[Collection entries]
════

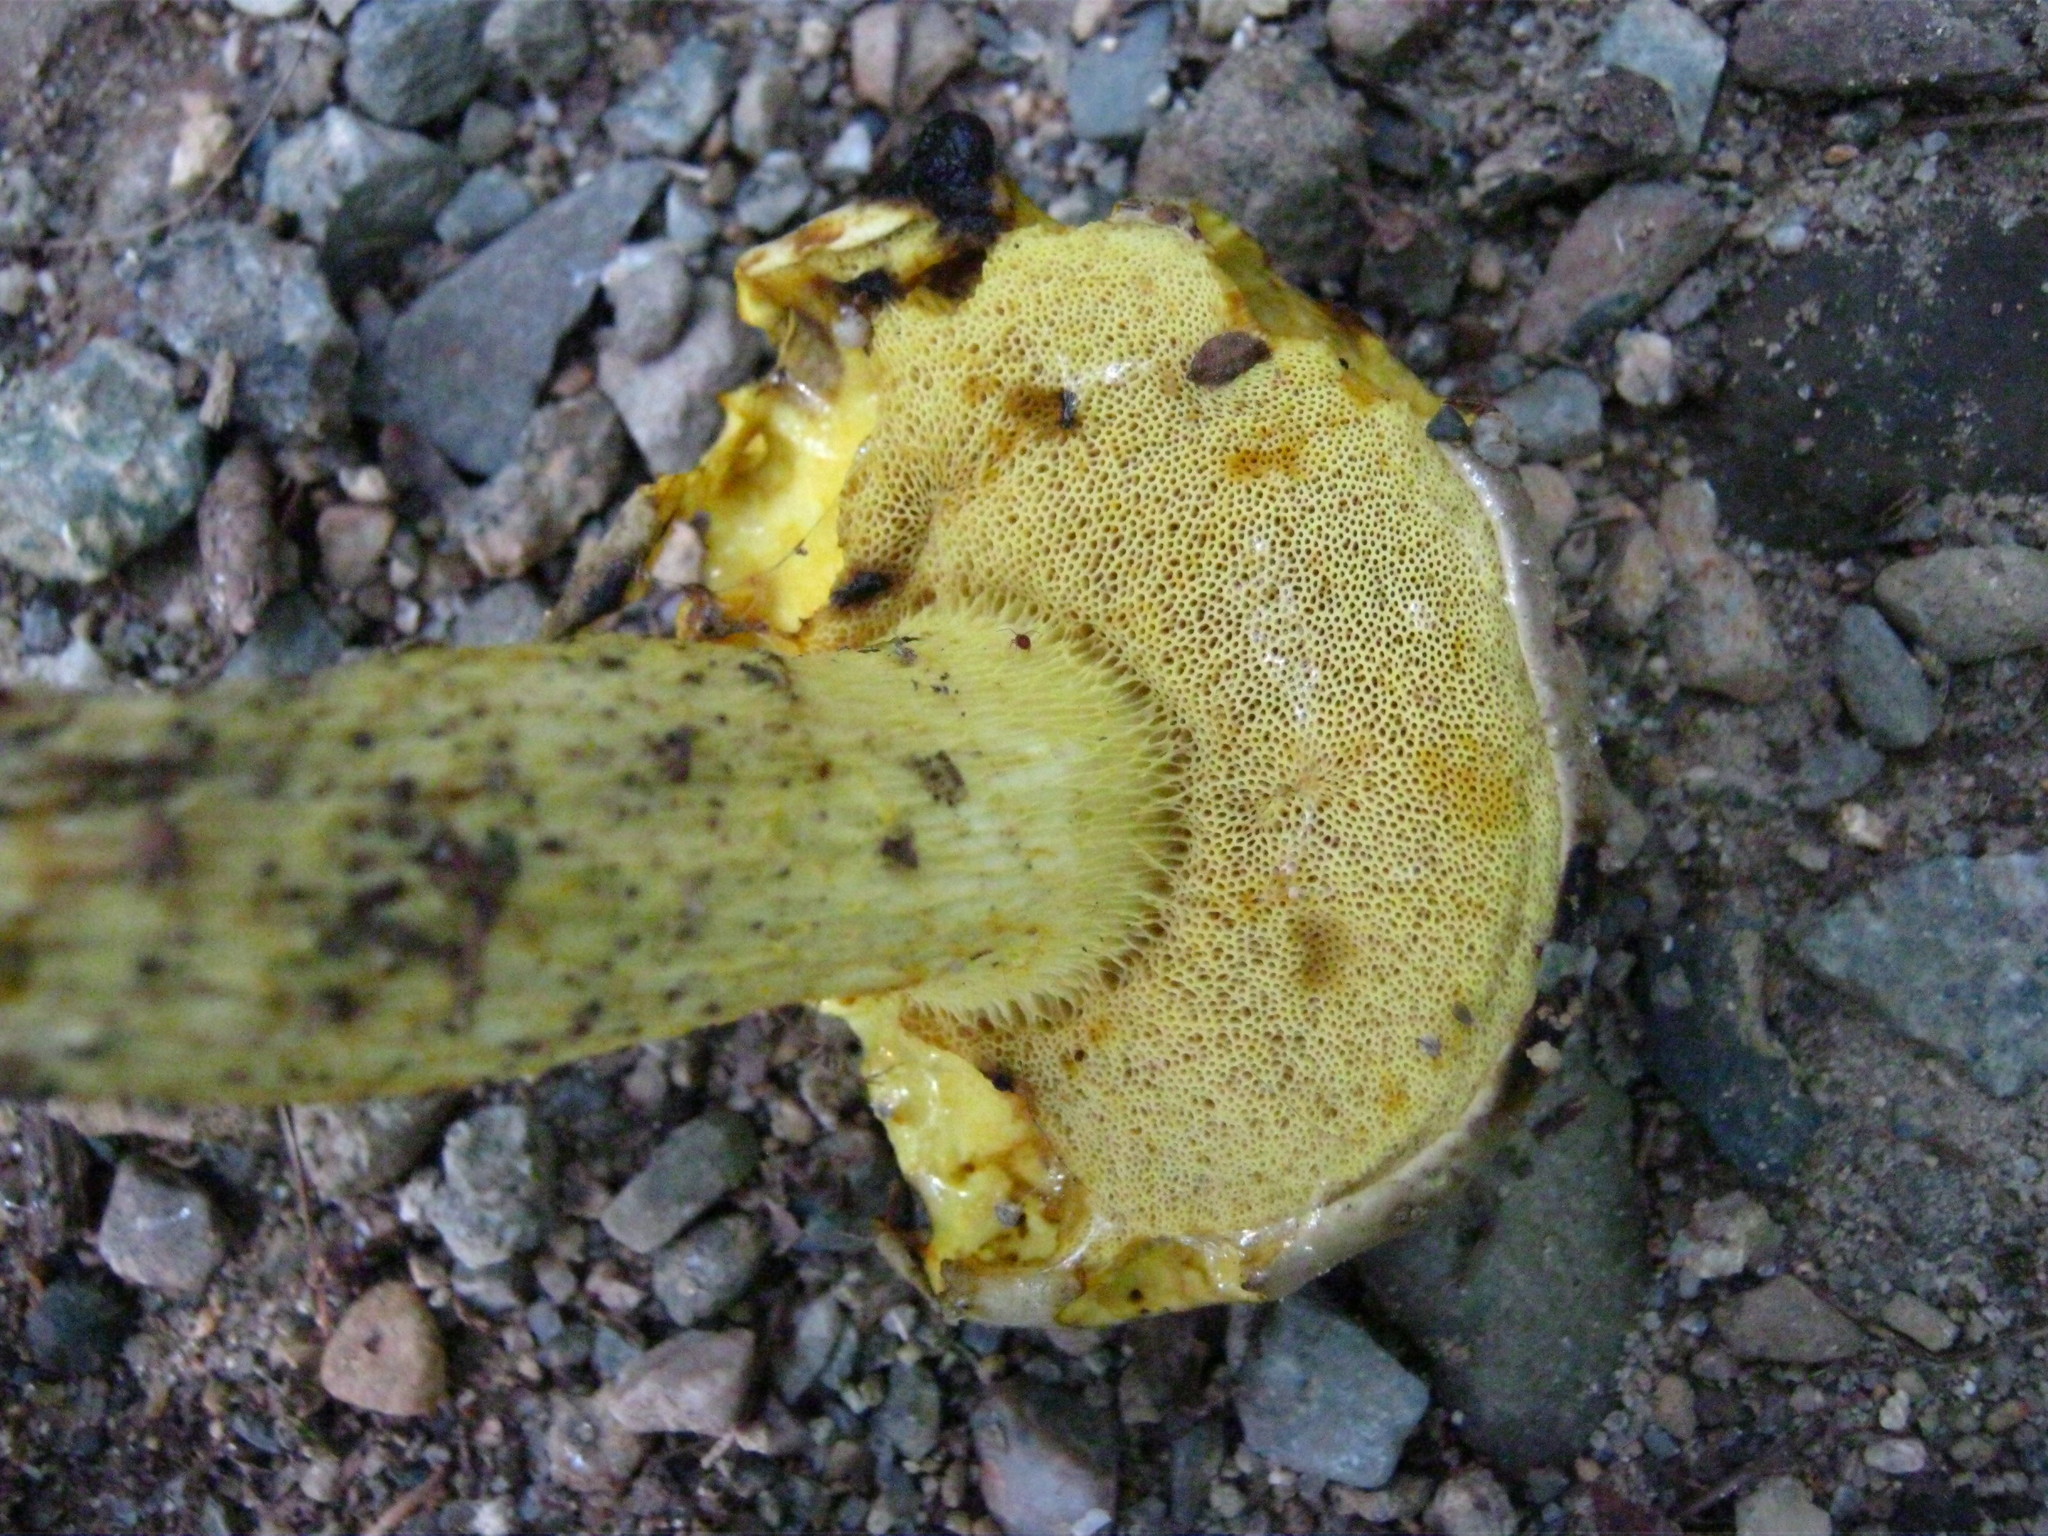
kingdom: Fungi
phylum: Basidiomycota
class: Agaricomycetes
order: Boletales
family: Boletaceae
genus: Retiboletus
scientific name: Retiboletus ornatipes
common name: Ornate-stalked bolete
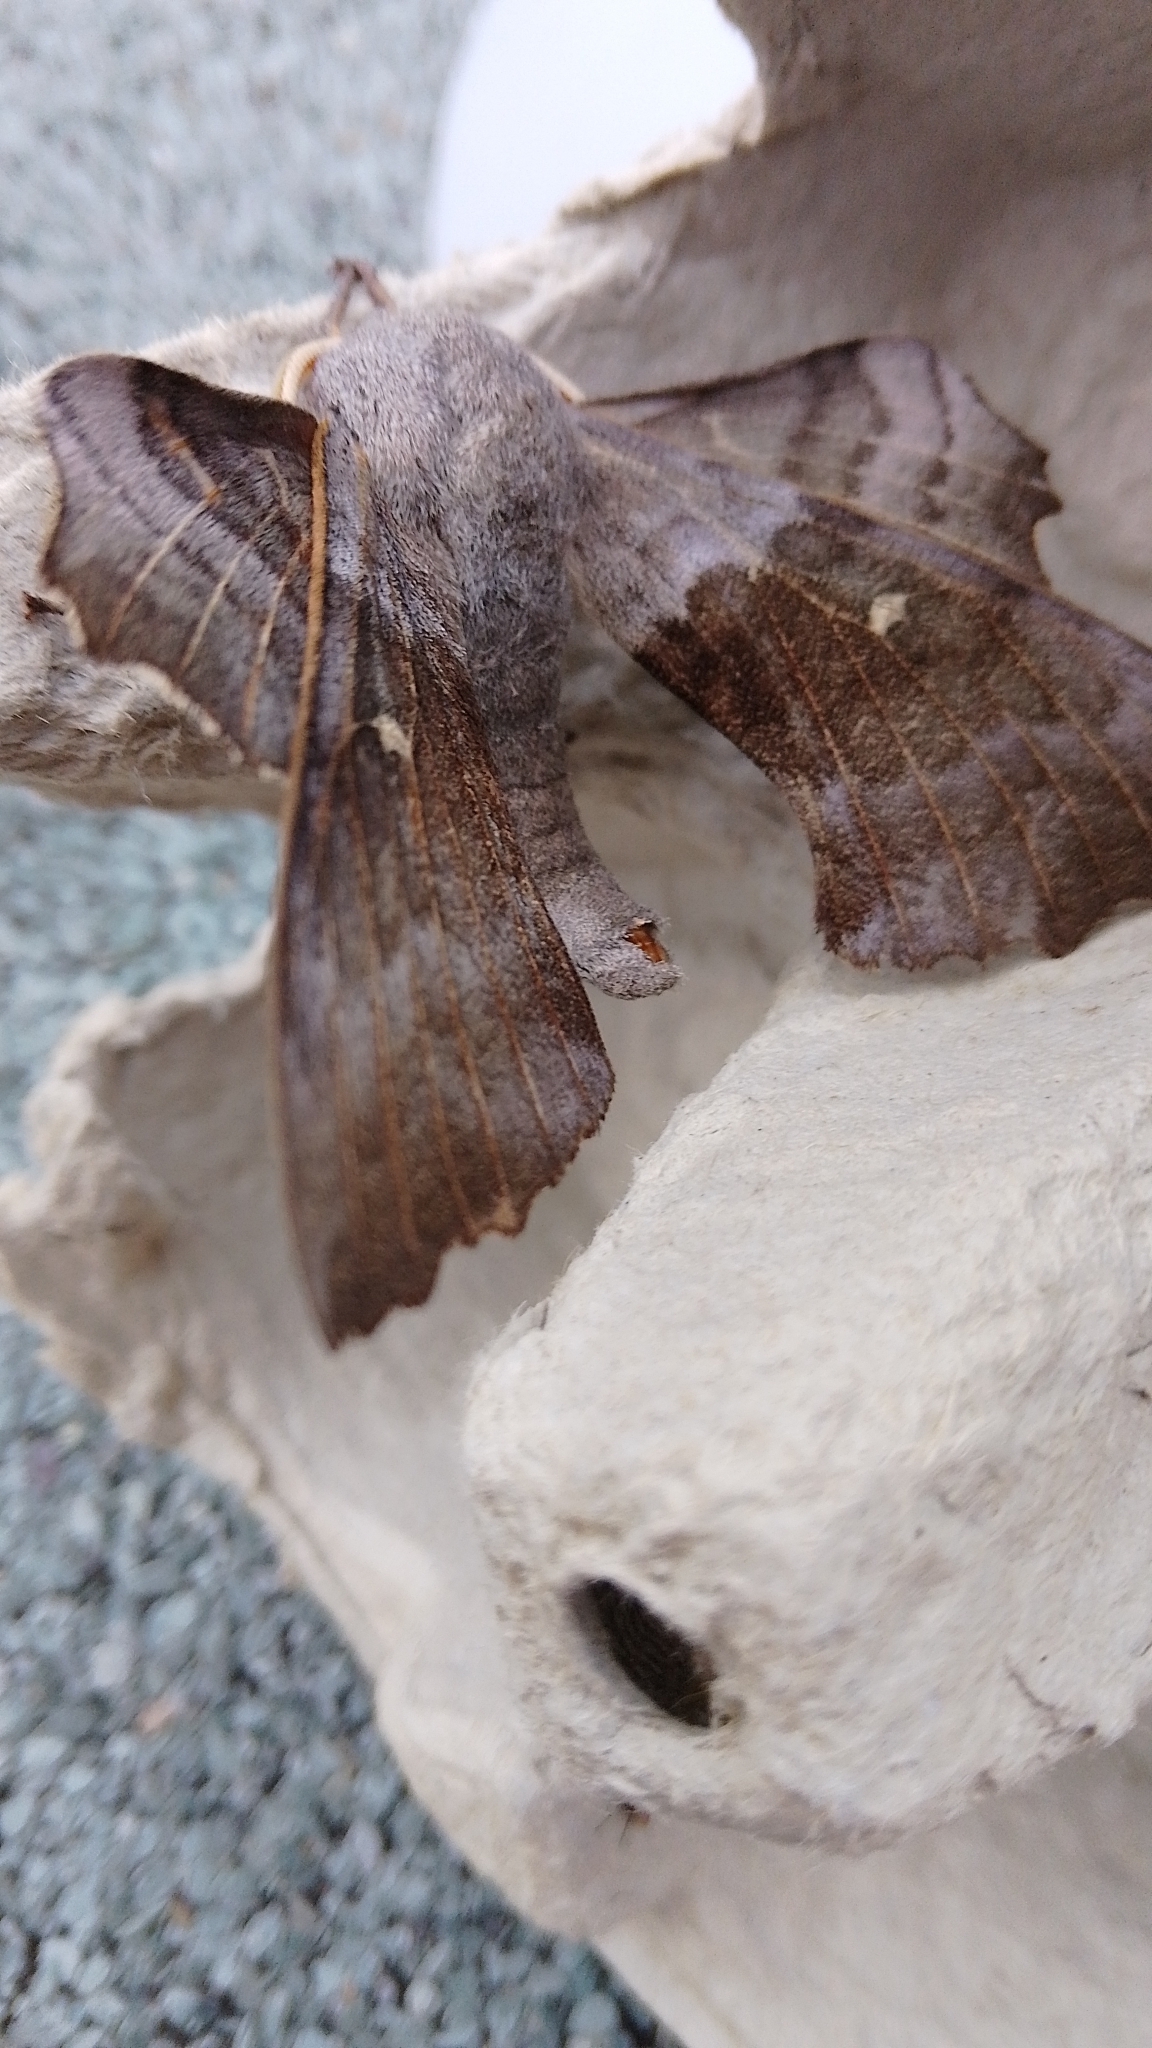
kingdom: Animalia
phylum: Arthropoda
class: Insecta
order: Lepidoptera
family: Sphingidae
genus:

════

§ Directive: Convert the lines of the material into a single numbered list, omitting any blank lines and leaving out the pictures.

§ Output for this task:
1. kingdom: Fungi
2. phylum: Basidiomycota
3. class: Agaricomycetes
4. order: Boletales
5. family: Boletaceae
6. genus: Retiboletus
7. scientific name: Retiboletus ornatipes
8. common name: Ornate-stalked bolete
9. kingdom: Animalia
10. phylum: Arthropoda
11. class: Insecta
12. order: Lepidoptera
13. family: Sphingidae
14. genus:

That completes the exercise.